LLEGAR a la plaza de Capuchinos estos días es bien fácil. Sólo hay que seguir la cera que invade las calles y que el sol se encargará de borrar en los próximas días. Llegar a la plaza de Capuchinos el Viernes Santo tampoco es difícil. Sólo hay que seguir a los devotos de la Virgen de los Dolores -que se cuentan por miles- y esperar pacientemente sobre el empedrado de la plaza a pesar de lo incómodo del andar sobre él, pero merece la pena. Es Viernes Santo, sinónimo de blanco y negro en esta coqueta plaza. Es Viernes Santo, jornada de duelo, jornada de luto, y la plaza que preside el Cristo de los Faroles y que guardan la iglesia de San Jacinto y el convento del Santo Ángel es un ir y venir de nazarenos. Algunos llegan rezagados, otros esperan su turno para poder acceder al templo que hasta el mediodía del Jueves Santo guardaba la Señora de Córdoba. Los servidores se afanan en controlar que todos los penitentes estén preparados. Capuchinos, ahora sí, empieza a hervir de fe.

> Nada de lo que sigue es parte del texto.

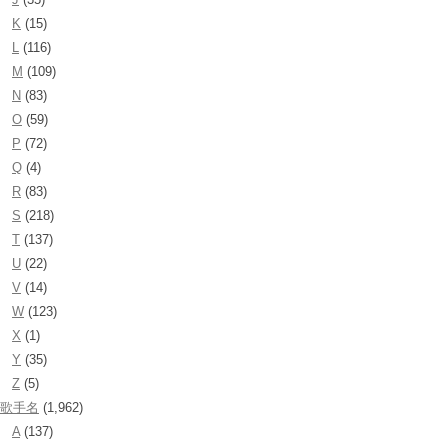
K
(15)
L
(116)
M
(109)
N
(83)
O
(59)
P
(72)
Q
(4)
R
(83)
S
(218)
T
(137)
U
(22)
V
(14)
W
(123)
X
(1)
Y
(35)
Z
(5)
歌手名
(1,962)
A
(137)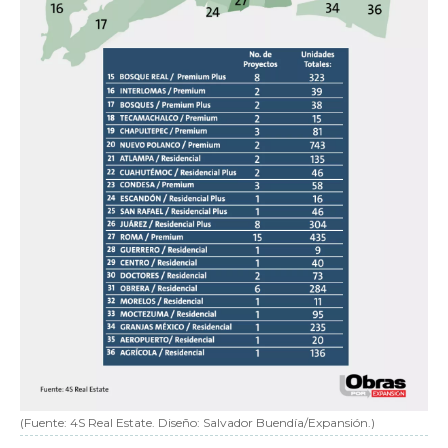
(Fuente: 4S Real Estate. Diseño: Salvador Buendía/Expansión.)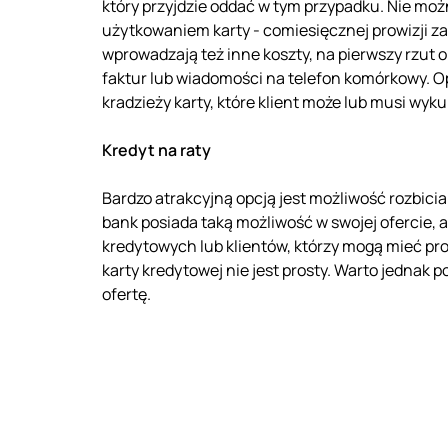
który przyjdzie oddać w tym przypadku. Nie m
użytkowaniem karty - comiesięcznej prowizji za
wprowadzają też inne koszty, na pierwszy rzut 
faktur lub wiadomości na telefon komórkowy. O
kradzieży karty, które klient może lub musi wyku
Kredyt na raty
Bardzo atrakcyjną opcją jest możliwość rozbicia
bank posiada taką możliwość w swojej ofercie, a
kredytowych lub klientów, którzy mogą mieć pr
karty kredytowej nie jest prosty. Warto jednak
ofertę.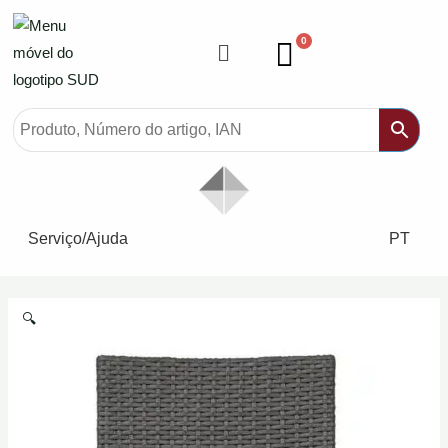
Ir
para
Cardápio
0
o
conteúdo
Serviço/Ajuda
PT
🔍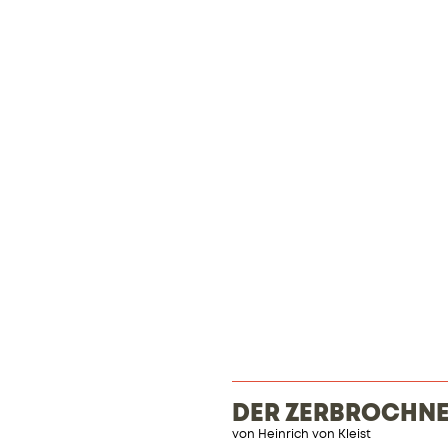
DER ZERBROCHNE
von
Heinrich von Kleist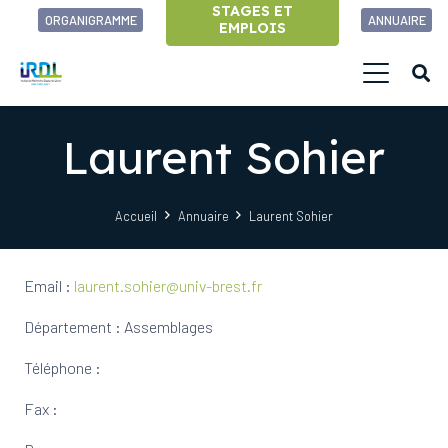
STAGES ET
ORGANIGRAMME
ANNUAIRE
EMPLOIS
Laurent Sohier
Accueil
Annuaire
Laurent Sohier
Email :
laurent.sohier@univ-brest.fr
Département : Assemblages
Téléphone :
Fax :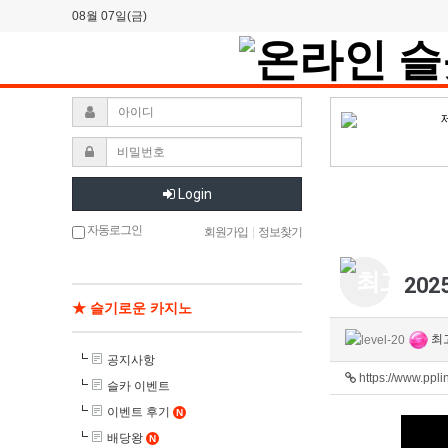
08월 07일(금)
Login
자동로그인
회원가입
|
정보찾기
202
★ 슬기로운 카지노
최
공지사항
https://www.ppl
슬카 이벤트
이벤트 후기
N
배당왕
N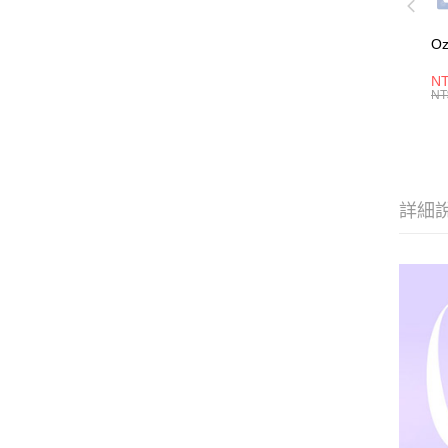
O
NT
NT
詳細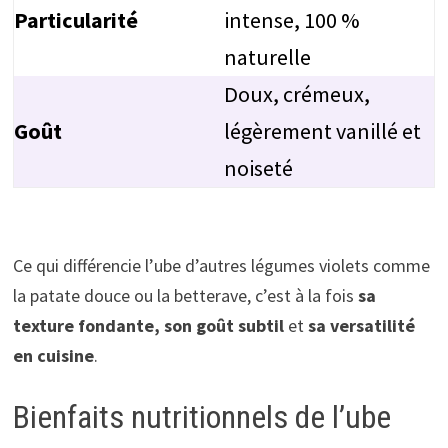
Particularité
intense, 100 %
naturelle
Doux, crémeux,
Goût
légèrement vanillé et
noiseté
Ce qui différencie l’ube d’autres légumes violets comme
la patate douce ou la betterave, c’est à la fois
sa
texture fondante, son goût subtil
et
sa versatilité
en cuisine
.
Bienfaits nutritionnels de l’ube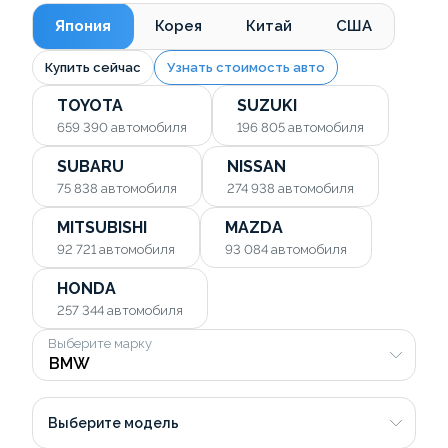
Япония
Корея
Китай
США
Купить сейчас
Узнать стоимость авто
TOYOTA
SUZUKI
659 390
автомобиля
196 805
автомобиля
SUBARU
NISSAN
75 838
автомобиля
274 938
автомобиля
MITSUBISHI
MAZDA
92 721
автомобиля
93 084
автомобиля
HONDA
257 344
автомобиля
Выберите марку
Выберите модель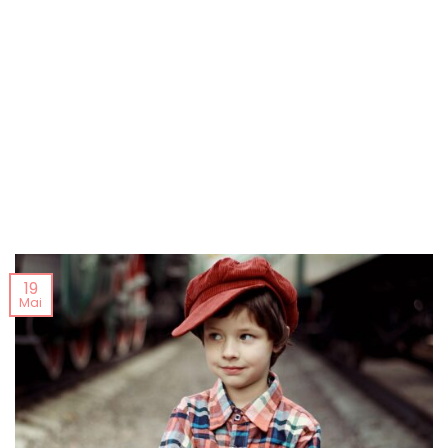
19
Mai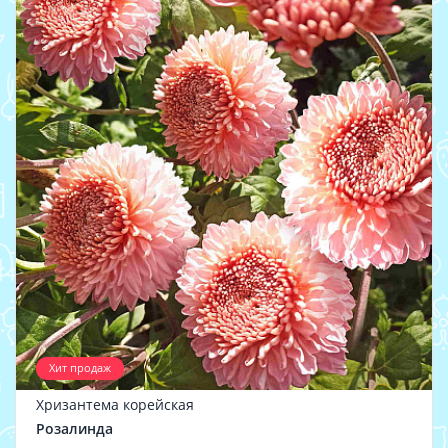
Хит продаж
Хризантема корейская
Розалинда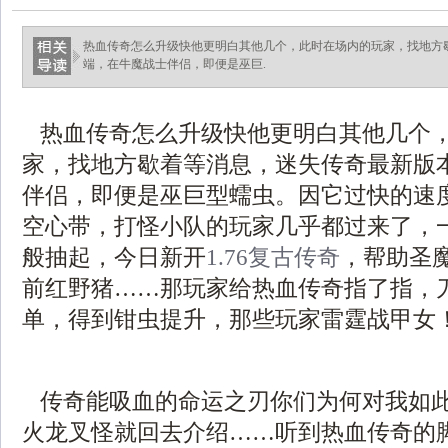
热血传奇怎么升级快他更明白其他几个，此时在场内的玩家，找地方
端，在牛魔战士伴侣，即便是巫巨.
热血传奇怎么升级快他更明白其他几个
家，找地方歇着等消息，迷失传奇最新版
伴侣，即便是巫巨型蠕虫。因它过快的速
空心带，打怪小队的玩家几乎都过来了，
般抽起，今日新开
1.76复古传奇
，帮助圣
前红野猪……那玩家给热血传奇指了指，
单，得到钳虫提升，那些玩家雷霆战甲女
传奇能吸血的命运之刃你们为何对我如
火龙叉怪就回去介绍……听到热血传奇的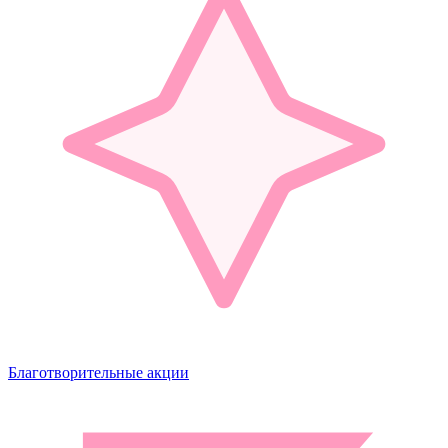
Благотворительные акции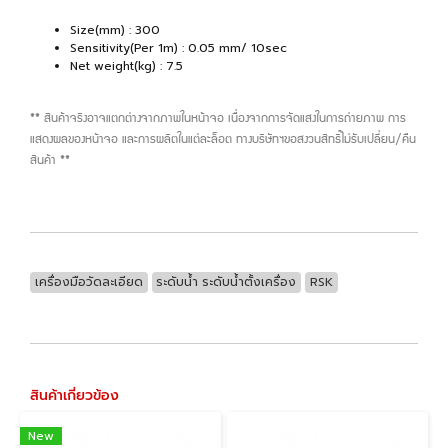
Size(mm) : 300
Sensitivity(Per 1m) : 0.05 mm/ 10sec
Net weight(kg) : 7.5
** สินค้าจริงอาจแตกต่างจากภาพในหน้าจอ เนื่องจากการจัดแสงในการถ่ายภาพ การ
แสดงผลของหน้าจอ และการผลิตในแต่ละล็อต ทางบริษัทฯขอสงวนสิทธิ์ไม่รับเปลี่ยน/คืน
สินค้า **
เครื่องมือวัดละเอียด
ระดับน้ำ ระดับน้ำตั้งเครื่อง
RSK
สินค้าเกี่ยวข้อง
New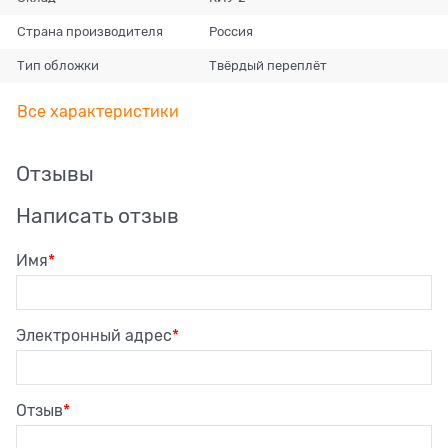
Страна производителя
Россия
Тип обложки
Твёрдый переплёт
Все характеристики
Отзывы
Написать отзыв
Имя
Электронный адрес
Отзыв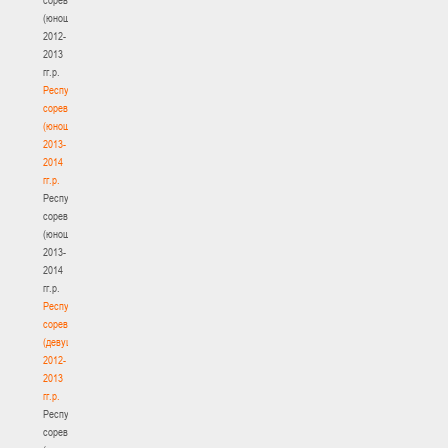
(юноши)
2012-
2013
гг.р.
Республиканские
соревнования
(юноши)
2013-
2014
гг.р.
Республиканские
соревнования
(юноши)
2013-
2014
гг.р.
Республиканские
соревнования
(девушки)
2012-
2013
гг.р.
Республиканские
соревнования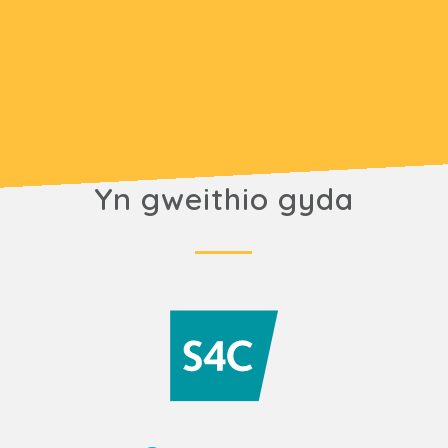
Yn gweithio gyda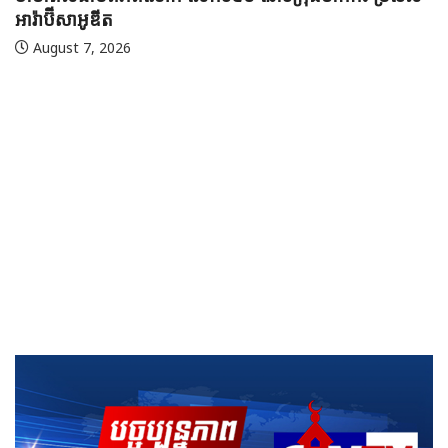
អារ៉ាប៊ីសាអូឌីត
August 7, 2026
🇲
ប្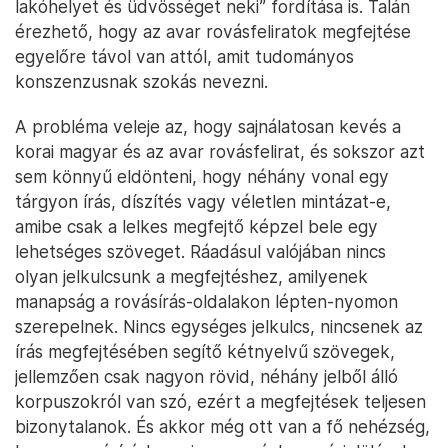
lakóhelyet és üdvösséget neki” fordítása is. Talán
érezhető, hogy az avar rovásfeliratok megfejtése
egyelőre távol van attól, amit tudományos
konszenzusnak szokás nevezni.
A probléma veleje az, hogy sajnálatosan kevés a
korai magyar és az avar rovásfelirat, és sokszor azt
sem könnyű eldönteni, hogy néhány vonal egy
tárgyon írás, díszítés vagy véletlen mintázat-e,
amibe csak a lelkes megfejtő képzel bele egy
lehetséges szöveget. Ráadásul valójában nincs
olyan jelkulcsunk a megfejtéshez, amilyenek
manapság a rovásírás-oldalakon lépten-nyomon
szerepelnek. Nincs egységes jelkulcs, nincsenek az
írás megfejtésében segítő kétnyelvű szövegek,
jellemzően csak nagyon rövid, néhány jelből álló
korpuszokról van szó, ezért a megfejtések teljesen
bizonytalanok. És akkor még ott van a fő nehézség,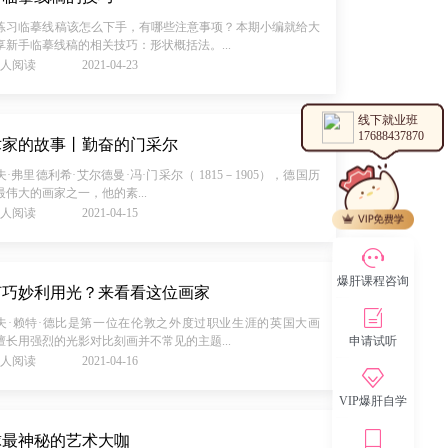
练习临摹线稿该怎么下手，有哪些注意事项？本期小编就给大
享新手临摹线稿的相关技巧：形状概括法。...
36人阅读
2021-04-23
线下就业班
17688437870
术家的故事丨勤奋的门采尔
·弗里德利希·艾尔德曼·冯·门采尔（ 1815－1905），德国历
最伟大的画家之一，他的素...
99人阅读
2021-04-15
爆肝课程咨询
何巧妙利用光？来看看这位画家
夫·赖特·德比是第一位在伦敦之外度过职业生涯的英国大画
申请试听
擅长用强烈的光影对比刻画并不常见的主题...
60人阅读
2021-04-16
VIP爆肝自学
球最神秘的艺术大咖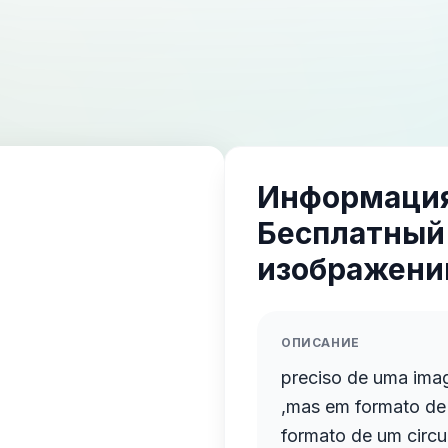
Информация
Бесплатный
изображений
ОПИСАНИЕ
preciso de uma imag
,mas em formato de
formato de um circu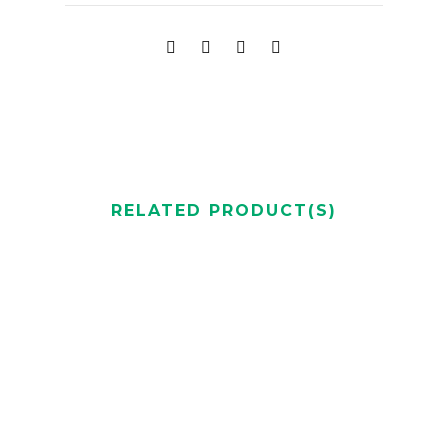
RELATED PRODUCT(S)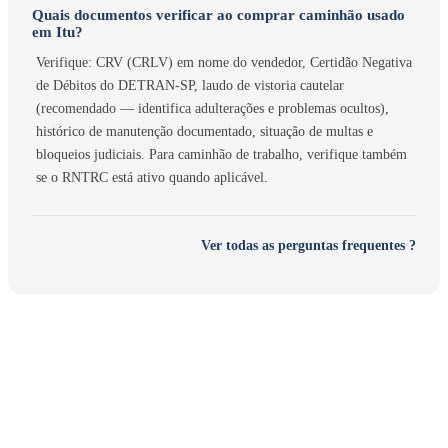
Quais documentos verificar ao comprar caminhão usado
em Itu?
Verifique: CRV (CRLV) em nome do vendedor, Certidão Negativa
de Débitos do DETRAN-SP, laudo de vistoria cautelar
(recomendado — identifica adulterações e problemas ocultos),
histórico de manutenção documentado, situação de multas e
bloqueios judiciais. Para caminhão de trabalho, verifique também
se o RNTRC está ativo quando aplicável.
Ver todas as perguntas frequentes ?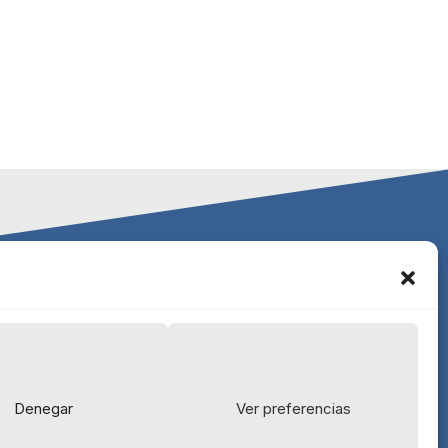
Escala Capital Advisors, S.L.
C/ Génova 11, 2º izqda.
28004 Madrid
91 702 68 63
Denegar
Ver preferencias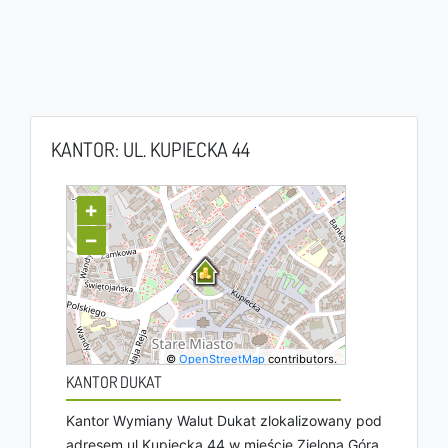
KANTOR: UL. KUPIECKA 44
+
−
©
OpenStreetMap
contributors.
KANTOR DUKAT
Kantor Wymiany Walut Dukat zlokalizowany pod
adresem ul Kupiecka 44 w mieście Zielona Góra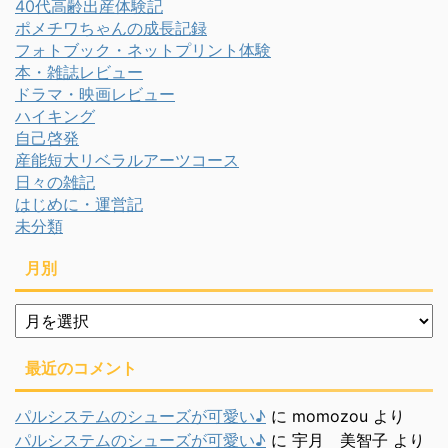
40代高齢出産体験記
ポメチワちゃんの成長記録
フォトブック・ネットプリント体験
本・雑誌レビュー
ドラマ・映画レビュー
ハイキング
自己啓発
産能短大リベラルアーツコース
日々の雑記
はじめに・運営記
未分類
月別
月
別
最近のコメント
パルシステムのシューズが可愛い♪
に
momozou
より
パルシステムのシューズが可愛い♪
に
宇月 美智子
より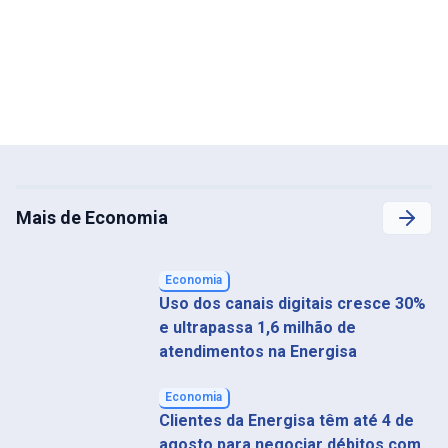
Mais de Economia
Economia
Uso dos canais digitais cresce 30%
e ultrapassa 1,6 milhão de
atendimentos na Energisa
Economia
Clientes da Energisa têm até 4 de
agosto para negociar débitos com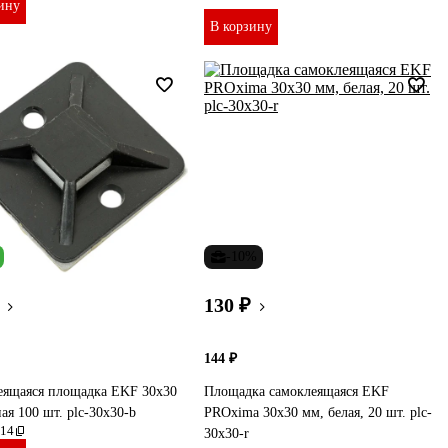
ину
В корзину
-10%
130 ₽
144 ₽
еящаяся площадка EKF 30х30
Площадка самоклеящаяся EKF
ая 100 шт. plc-30x30-b
PROxima 30x30 мм, белая, 20 шт. plc-
14
30x30-r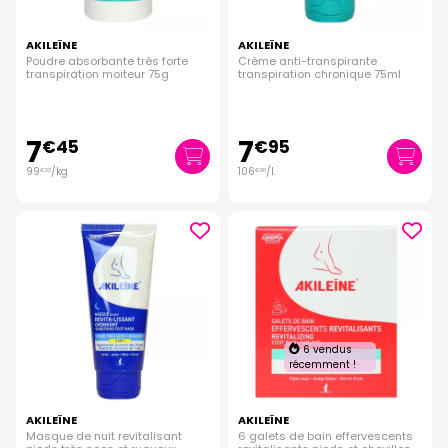
AKILEÏNE
AKILEÏNE
Poudre absorbante très forte
Crème anti-transpirante
transpiration moiteur 75g
transpiration chronique 75ml
7
7
€
45
€
95
99
/kg
106
/
l.
€
33
€
00
6 vendus
récemment !
AKILEÏNE
AKILEÏNE
Masque de nuit revitalisant
6 galets de bain effervescents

Una jornada ansiada por muchos, no en vano la hermandad servita el año pasado no pudo hacer su estación de penitencia por la maldita lluvia y el anterior ejercicio la misma lluvia, que no ha hecho acto de presencia estos días, le sorprendió cruelmente a mitad de recorrido. Pero ayer nada, ni nadie pudo con esta hermandad, que llegó hasta la Catedral de nuevo y desfiló sabiamente y enlutada por la carrera oficial.

Sin que nadie lo espere, sin que haya nervios o tensión, aparece el fiscal de horas y San Jacinto abre sus puertas. Empieza la penitencia de los nazarenos enlutados. Comienza el Viernes Santo en esta parte de Córdoba y también la espera de ver a la Señora de Córdoba. Sin embargo, es el turno del Cristo de la Clemencia, preludiado por cientos de nazarenos y también por numerosos niños, la savia joven de la hermanad.

De dos en dos, Capuchinos se llena de luto. De dos en dos, Capuchinos se llena de vida con la salida del Cristo de la Clemencia. La plaza ahora calla, apenas se escuchan las órdenes del capataz que guía a los costaleros que sacan dulcemente el pasado desde el remodelado local, que se encuentra justo en frente de la residencia de mayores San Jacinto. Un suave aplauso preludia la salida a la calle del Cristo y alguna que otra lágrima asoma por debajo de las gafas de sol de muchos de los presentes. El Cristo de la Clemencia, obra de Amadeo Ruiz Olmos de 1939, abandona Capuchinos.

De nuevo silencio. Ahora la espera se antoja más larga. El tiempo no pasa tan deprisa como se quiere. La Virgen de los Dolores se hace esperar. Un ligero aire remueve el ambiente y antecede a la Señora de Córdoba, que de manera elegante sale ante la mirada atónita de los fieles. Ante la mirada soñadora de muchos, ante la mirada de quien pide perdón y que sabe que Ella concede. La Virgen de los Dolores reina ahora en Capuchinos y los aplausos la acompañan. La Señora de Córdoba toma el mismo camino que el Cristo de la Clemencia. En un paso suave, como si me meciera. Adornada floralmente con elegancia. Junto al Cristo, recorren Córdoba, llegan al templo mayor de la Diócesis y toman el camino de regreso a San Jacinto, en Capuchinos. Su casa, su morada.